- [Given entries]:
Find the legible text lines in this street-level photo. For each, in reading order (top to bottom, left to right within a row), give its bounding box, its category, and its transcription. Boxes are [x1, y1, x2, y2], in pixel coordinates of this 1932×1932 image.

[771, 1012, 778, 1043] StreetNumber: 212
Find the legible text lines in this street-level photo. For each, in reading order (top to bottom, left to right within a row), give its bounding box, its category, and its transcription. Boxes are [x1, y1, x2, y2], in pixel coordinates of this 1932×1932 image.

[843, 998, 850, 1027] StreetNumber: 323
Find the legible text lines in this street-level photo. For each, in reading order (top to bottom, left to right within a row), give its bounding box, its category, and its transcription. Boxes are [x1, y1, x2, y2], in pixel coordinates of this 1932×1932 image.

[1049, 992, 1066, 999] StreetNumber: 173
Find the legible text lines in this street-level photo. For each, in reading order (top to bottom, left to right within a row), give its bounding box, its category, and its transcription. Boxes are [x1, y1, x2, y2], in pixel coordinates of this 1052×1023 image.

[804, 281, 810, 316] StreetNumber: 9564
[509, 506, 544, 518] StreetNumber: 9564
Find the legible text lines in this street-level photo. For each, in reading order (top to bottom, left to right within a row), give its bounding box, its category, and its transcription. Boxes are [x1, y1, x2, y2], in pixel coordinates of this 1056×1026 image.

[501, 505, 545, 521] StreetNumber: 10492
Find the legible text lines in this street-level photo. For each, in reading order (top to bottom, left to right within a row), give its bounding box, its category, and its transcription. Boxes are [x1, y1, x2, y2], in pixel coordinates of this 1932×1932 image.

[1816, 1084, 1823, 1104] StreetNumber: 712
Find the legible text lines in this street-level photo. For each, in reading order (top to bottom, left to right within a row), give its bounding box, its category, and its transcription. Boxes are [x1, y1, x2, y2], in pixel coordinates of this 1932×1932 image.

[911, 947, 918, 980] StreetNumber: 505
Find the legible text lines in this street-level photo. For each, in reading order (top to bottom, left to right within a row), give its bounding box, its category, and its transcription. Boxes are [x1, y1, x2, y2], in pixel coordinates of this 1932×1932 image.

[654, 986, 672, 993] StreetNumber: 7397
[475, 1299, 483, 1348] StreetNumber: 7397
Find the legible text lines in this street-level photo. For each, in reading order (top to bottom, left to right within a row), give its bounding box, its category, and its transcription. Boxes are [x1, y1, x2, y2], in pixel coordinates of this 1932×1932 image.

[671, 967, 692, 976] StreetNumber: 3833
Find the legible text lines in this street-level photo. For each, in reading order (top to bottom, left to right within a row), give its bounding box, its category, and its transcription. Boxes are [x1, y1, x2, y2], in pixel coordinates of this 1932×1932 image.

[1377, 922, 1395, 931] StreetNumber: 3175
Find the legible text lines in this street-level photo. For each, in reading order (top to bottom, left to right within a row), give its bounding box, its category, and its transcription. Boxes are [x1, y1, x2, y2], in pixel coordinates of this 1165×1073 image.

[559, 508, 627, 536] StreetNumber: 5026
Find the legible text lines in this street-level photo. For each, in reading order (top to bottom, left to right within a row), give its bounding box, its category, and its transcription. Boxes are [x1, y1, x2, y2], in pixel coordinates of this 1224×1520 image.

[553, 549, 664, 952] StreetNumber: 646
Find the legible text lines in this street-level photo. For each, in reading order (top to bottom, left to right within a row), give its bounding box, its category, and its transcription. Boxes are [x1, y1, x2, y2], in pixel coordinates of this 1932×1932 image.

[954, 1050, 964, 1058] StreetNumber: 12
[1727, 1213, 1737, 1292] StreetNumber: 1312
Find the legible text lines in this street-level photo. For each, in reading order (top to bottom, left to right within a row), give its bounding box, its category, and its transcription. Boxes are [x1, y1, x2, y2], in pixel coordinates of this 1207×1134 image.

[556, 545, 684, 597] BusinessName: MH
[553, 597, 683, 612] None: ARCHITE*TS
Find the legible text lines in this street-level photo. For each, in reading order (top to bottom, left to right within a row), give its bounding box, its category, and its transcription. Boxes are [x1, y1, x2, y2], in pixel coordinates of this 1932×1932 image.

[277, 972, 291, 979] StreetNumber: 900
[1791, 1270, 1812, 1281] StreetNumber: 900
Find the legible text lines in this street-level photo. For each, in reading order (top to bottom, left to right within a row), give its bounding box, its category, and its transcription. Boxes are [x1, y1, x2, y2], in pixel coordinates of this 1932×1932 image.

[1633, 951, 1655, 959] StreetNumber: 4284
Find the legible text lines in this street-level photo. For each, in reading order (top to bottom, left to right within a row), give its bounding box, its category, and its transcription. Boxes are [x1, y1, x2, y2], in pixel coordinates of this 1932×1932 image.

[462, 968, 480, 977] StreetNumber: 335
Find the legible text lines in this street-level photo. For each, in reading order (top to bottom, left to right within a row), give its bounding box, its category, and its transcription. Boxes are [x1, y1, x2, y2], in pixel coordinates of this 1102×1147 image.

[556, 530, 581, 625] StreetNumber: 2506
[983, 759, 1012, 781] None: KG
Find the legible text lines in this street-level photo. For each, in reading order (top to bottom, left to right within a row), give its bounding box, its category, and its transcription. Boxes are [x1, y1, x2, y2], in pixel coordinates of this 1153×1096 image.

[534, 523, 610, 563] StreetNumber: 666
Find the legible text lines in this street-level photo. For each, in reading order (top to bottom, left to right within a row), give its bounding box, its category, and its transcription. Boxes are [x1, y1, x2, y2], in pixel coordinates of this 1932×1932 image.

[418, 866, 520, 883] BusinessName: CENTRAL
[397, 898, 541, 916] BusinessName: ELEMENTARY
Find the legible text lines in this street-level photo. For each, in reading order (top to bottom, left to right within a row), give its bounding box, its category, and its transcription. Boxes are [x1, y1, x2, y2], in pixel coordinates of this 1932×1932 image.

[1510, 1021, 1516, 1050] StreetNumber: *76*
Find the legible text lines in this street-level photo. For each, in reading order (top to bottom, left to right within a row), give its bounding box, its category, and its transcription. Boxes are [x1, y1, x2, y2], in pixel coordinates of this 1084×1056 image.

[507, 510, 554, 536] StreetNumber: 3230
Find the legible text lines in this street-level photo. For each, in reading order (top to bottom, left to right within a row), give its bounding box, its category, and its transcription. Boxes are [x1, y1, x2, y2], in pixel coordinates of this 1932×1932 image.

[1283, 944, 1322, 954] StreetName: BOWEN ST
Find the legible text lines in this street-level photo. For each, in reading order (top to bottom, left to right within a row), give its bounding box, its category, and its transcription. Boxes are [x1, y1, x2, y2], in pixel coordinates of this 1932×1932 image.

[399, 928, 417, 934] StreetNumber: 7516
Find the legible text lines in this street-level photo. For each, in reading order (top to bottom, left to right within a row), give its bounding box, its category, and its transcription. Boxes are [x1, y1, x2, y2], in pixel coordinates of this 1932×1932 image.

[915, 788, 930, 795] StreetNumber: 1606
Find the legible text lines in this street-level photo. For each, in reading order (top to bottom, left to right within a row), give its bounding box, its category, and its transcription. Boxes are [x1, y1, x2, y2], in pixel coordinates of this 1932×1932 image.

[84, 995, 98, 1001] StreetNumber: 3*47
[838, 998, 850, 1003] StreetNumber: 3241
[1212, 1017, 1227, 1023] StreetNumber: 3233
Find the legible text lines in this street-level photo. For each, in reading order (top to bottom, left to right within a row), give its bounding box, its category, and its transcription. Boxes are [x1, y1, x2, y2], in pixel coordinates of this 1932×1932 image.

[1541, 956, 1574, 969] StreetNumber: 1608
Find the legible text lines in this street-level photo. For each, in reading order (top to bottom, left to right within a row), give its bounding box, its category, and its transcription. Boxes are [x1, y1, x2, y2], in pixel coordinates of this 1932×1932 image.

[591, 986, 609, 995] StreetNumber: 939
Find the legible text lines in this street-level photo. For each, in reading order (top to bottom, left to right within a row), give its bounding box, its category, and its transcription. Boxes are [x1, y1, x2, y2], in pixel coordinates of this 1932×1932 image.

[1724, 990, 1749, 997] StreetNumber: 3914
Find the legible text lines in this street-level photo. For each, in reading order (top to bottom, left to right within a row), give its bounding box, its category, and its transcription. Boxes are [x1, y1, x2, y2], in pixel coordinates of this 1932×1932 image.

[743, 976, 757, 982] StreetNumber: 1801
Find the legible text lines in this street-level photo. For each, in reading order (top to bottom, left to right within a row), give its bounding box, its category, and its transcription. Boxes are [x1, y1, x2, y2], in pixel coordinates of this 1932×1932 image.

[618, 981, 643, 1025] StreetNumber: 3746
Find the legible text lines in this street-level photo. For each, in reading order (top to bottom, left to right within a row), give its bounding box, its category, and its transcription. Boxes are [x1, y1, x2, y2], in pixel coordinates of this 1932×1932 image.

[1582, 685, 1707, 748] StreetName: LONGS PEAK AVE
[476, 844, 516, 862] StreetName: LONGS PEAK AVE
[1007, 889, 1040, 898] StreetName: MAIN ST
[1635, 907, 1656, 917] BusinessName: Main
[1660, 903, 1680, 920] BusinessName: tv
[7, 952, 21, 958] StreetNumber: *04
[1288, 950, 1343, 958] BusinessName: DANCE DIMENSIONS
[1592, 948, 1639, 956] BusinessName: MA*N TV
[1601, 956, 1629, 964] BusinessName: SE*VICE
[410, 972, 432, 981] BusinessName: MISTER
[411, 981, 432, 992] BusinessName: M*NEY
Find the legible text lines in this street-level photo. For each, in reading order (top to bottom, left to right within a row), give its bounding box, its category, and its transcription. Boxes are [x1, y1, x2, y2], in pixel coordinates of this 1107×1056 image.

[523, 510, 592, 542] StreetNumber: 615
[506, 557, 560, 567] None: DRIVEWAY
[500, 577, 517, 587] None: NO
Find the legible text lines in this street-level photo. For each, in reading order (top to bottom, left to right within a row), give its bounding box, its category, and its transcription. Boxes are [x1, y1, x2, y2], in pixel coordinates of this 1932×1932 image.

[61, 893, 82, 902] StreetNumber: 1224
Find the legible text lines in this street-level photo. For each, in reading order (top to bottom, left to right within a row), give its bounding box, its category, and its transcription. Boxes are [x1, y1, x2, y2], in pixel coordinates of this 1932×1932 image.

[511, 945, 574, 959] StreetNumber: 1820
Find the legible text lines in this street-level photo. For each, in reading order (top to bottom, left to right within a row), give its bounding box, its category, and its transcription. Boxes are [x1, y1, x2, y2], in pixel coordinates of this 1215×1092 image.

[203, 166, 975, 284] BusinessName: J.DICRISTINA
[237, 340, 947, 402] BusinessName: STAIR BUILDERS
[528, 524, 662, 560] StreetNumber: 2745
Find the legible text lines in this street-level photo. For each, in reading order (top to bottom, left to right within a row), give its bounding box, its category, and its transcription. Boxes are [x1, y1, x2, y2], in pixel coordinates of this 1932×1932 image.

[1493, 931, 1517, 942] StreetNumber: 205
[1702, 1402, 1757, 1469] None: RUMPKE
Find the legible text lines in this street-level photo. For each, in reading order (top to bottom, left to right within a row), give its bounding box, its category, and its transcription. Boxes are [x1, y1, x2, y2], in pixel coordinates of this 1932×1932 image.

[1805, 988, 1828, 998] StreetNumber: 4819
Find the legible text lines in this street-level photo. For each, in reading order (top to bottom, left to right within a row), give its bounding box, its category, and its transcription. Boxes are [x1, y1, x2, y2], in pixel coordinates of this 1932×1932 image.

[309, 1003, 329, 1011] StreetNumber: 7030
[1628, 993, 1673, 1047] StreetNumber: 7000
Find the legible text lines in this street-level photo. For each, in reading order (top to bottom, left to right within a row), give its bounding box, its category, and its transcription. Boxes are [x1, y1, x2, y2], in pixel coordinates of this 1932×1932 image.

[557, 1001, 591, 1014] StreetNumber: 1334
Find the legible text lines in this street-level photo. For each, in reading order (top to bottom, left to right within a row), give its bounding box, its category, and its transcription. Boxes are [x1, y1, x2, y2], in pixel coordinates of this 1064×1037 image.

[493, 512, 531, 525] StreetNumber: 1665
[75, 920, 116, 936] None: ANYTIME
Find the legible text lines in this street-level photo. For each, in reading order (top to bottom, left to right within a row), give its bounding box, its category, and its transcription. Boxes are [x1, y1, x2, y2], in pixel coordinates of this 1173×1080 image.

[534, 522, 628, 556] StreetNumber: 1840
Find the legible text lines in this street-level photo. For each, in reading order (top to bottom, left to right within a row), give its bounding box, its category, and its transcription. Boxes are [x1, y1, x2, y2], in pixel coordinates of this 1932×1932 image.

- [What you need to do]: Reproduce word for word the lines that begin at the one containing "this 1084×1056 image." and end after the one containing "[507, 510, 554, 536] StreetNumber: 3230".

- [Problem solution]:
Find the legible text lines in this street-level photo. For each, in reading order (top to bottom, left to right within a row), give its bounding box, its category, and its transcription. Boxes are [x1, y1, x2, y2], in pixel coordinates of this 1084×1056 image.

[507, 510, 554, 536] StreetNumber: 3230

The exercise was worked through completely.